(Data shown begins)

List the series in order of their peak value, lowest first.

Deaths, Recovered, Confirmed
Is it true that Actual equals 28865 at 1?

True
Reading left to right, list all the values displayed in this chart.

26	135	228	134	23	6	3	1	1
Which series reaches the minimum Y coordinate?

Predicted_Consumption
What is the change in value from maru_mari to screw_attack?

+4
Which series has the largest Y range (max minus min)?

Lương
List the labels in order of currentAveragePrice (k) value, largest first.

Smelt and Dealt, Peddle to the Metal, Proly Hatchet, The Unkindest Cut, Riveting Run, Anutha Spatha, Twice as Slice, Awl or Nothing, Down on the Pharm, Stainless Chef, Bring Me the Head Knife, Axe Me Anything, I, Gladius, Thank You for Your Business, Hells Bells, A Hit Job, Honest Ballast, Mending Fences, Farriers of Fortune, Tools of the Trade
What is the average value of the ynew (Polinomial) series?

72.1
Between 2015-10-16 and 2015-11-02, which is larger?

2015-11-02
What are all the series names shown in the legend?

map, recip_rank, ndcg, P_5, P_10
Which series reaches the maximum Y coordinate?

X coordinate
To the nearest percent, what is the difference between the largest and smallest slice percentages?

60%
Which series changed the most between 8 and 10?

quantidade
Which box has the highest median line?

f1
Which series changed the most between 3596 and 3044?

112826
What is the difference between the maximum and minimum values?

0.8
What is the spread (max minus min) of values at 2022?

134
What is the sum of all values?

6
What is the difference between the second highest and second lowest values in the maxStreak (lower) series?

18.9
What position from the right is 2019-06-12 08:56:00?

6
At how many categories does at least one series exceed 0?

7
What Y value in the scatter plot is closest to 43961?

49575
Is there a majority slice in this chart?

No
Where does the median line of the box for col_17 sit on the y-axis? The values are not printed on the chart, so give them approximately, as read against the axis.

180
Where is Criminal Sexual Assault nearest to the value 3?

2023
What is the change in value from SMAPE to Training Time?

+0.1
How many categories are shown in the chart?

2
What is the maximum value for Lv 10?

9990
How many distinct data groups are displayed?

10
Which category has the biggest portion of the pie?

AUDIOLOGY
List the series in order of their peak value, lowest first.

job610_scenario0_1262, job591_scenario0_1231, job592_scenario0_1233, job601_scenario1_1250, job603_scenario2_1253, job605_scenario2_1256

(Data shown ends)

Problem – Reproduce the records above verbatim, starting from their first line and stopping after the line that contains "List the labels".

Task answer –
List the series in order of their peak value, lowest first.

Deaths, Recovered, Confirmed
Is it true that Actual equals 28865 at 1?

True
Reading left to right, list all the values displayed in this chart.

26	135	228	134	23	6	3	1	1
Which series reaches the minimum Y coordinate?

Predicted_Consumption
What is the change in value from maru_mari to screw_attack?

+4
Which series has the largest Y range (max minus min)?

Lương
List the labels in order of currentAveragePrice (k) value, largest first.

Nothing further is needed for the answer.